BEGIN

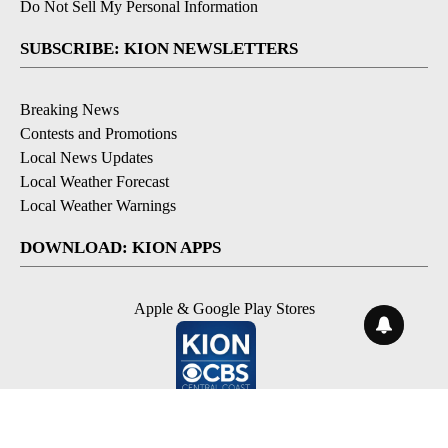
Do Not Sell My Personal Information
SUBSCRIBE: KION NEWSLETTERS
Breaking News
Contests and Promotions
Local News Updates
Local Weather Forecast
Local Weather Warnings
DOWNLOAD: KION APPS
Apple & Google Play Stores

END

» **Work required**: Set out the text from the items above as a numbered list, one line per number, with blank lines and the pictures left out.

» **Problem solution**:
1. Do Not Sell My Personal Information
2. SUBSCRIBE: KION NEWSLETTERS
3. Breaking News
4. Contests and Promotions
5. Local News Updates
6. Local Weather Forecast
7. Local Weather Warnings
8. DOWNLOAD: KION APPS
9. Apple & Google Play Stores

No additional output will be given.